• PASSAGE TO READ:
--- START ---
Wednesday, July 26, 2006


In the philosophy of agile programming there is this principle called "you are not going to need it" or YANGTNI.  The notion here is that you shouldn't add design or logic to your application in anticipation of possible future requirements.  This is a principle that resonates with me quite strongly because I have a tendency to complicate the design in anticipation of possible things to come.  An associated notion is that when the requirements change, one can refactor the code to accommodate the new or altered requirement.  The problem that I have with this concept is that it tends to be articulated in a binary or absolute matter: either you need it or you don't.

In my world, things are never so black or white.  Let's give an example.  Suppose that I'm building an application that involves pricing of product that is sold to clients.  Suppose I have a requirement that stated something like this:

The price for a quantity of product on a single order is determined using the following table:
Quantity Range     Price per unit within the range
1 thru 99 inclusive     100% of base price
100 thru 999 inclusive     80% of base price
1000 and above     60% of base price

In other words, the more units that you order at a given time, the cheaper each of those units become.  Given this requirement, I would probably add a method “ComputeTotalPrice” to a product class (with the quantity as a parameter) to perform this computation.  Now let's complicate the situation a bit.  Suppose that we have a potential client coming down the road and the negotiations with this client so far would suggest that they want to change the way that we create that table, a special arrangement just for them.  We might get a decision tomorrow or next week or at the very least by the end of the decade.

As I understand it, The YANGTNI approach would suggest that you would do nothing about this potential change, until there is a firm hard requirement upon which to base an implementation.  When you have that revised requirement, you can refactor and address the requirement.

As I said this principle resonates with me but other parts of me say, wait a minute, there's got to be more to the story.  Taking things to an extreme, that would suggest that I don't need to lock my car or my house except on the day that someone's going to break in and steal something.  I do not have to wear my seat belts when I drive except on the day that I have an accident.  The reality is that I really need sit down and do some analysis.  I need to ask:
  • What is the likelihood that this particular change is going to happen?

  • When it does happen, what is the impact going to be on the design and implementation that I currently have in place?

  • Is there something that I could do today that would reduce the potential future impact?

  • What is the cost of making that change today?

  • What is the trade-off of making the change today versus waiting until some future time?

Let me take my example a little further.  If I only compute the price by calling the method described above in one location in my code, the answer to my “what is the impact when the requirement changes” question is, "not too much".  At this point the smartest thing to do is to discontinue my analysis.  When the change happens, we can respond to it easily and quickly.  Suppose, on the other hand, that my current implantation calls this computational method in hundreds of different locations in my code.  If I know that the logic of this method and in particular the parameters that it will require are stable, this is not a bad thing to do.  The unfortunate outcome of taking this approach is that the impact of a change in the price computation that involves additional parameters, be they the identity of the customer, the region of the country, or the phase of the moon, is increased dramatically.

It just seems to me that you have to think about these things.  I think that you have to ask the question, what existing requirements have a potential for change and is there something that I could do in terms of the structure of my design that would not require a lot of effort but would position the design and implementation to more readily accommodate such changes.  

I'll come back in future postings to ways that I think you could structure your design to accommodate such potential changes.
--- END ---
• RECORDED INFORMATION:
--- START ---
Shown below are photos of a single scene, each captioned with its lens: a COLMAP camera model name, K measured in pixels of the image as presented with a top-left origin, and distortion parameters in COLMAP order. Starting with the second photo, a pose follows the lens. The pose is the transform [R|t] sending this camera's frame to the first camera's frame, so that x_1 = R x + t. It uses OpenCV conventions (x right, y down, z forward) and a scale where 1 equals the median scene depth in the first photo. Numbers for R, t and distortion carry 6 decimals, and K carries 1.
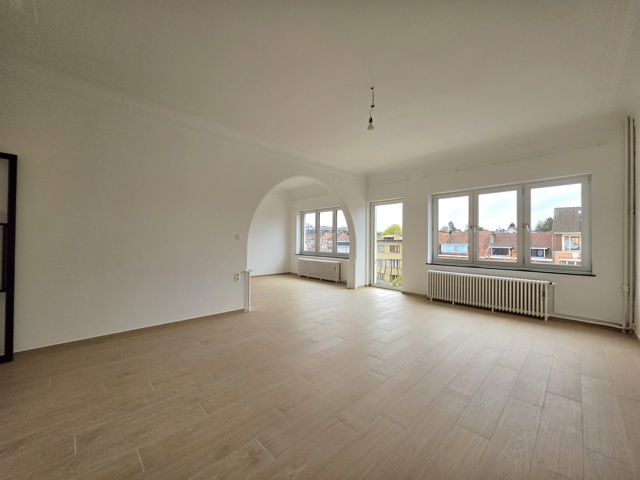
lens RADIAL K [[260.4, 0, 319.1], [0, 260.4, 237.3], [0, 0, 1]] dist [-0.001634, -0.000107]
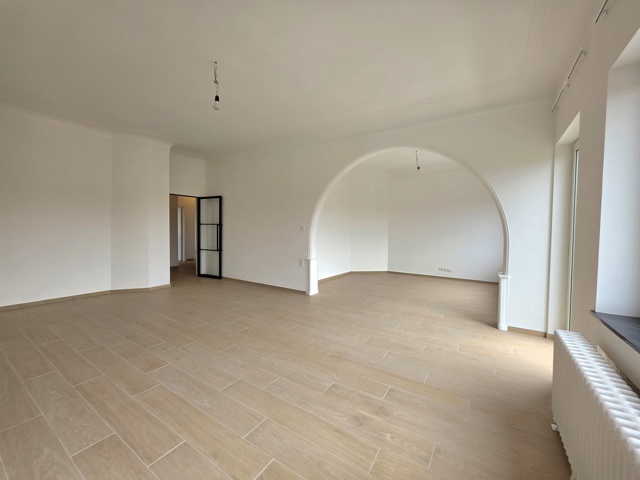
lens RADIAL K [[260.4, 0, 319.1], [0, 260.4, 237.3], [0, 0, 1]] dist [-0.001634, -0.000107]
pose [[0.209595, 0.028691, -0.977367, 0.634712], [0.002451, 0.999551, 0.029868, 0.002291], [0.977785, -0.008656, 0.209431, 0.624398]]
--- END ---
• ASSIGNMENT A:
Quote the blog post from "As I said this" to "going to happen?".
• ASSIGNMENT B:
According to the pricing table in the blog post, what price per unit applies to orders of 1000 units and above?
The listing plays no role in what comes next.

• TASK RESPONSE A:
As I said this principle resonates with me but other parts of me say, wait a minute, there's got to be more to the story.  Taking things to an extreme, that would suggest that I don't need to lock my car or my house except on the day that someone's going to break in and steal something.  I do not have to wear my seat belts when I drive except on the day that I have an accident.  The reality is that I really need sit down and do some analysis.  I need to ask:
  • What is the likelihood that this particular change is going to happen?

• TASK RESPONSE B:
60% of base price.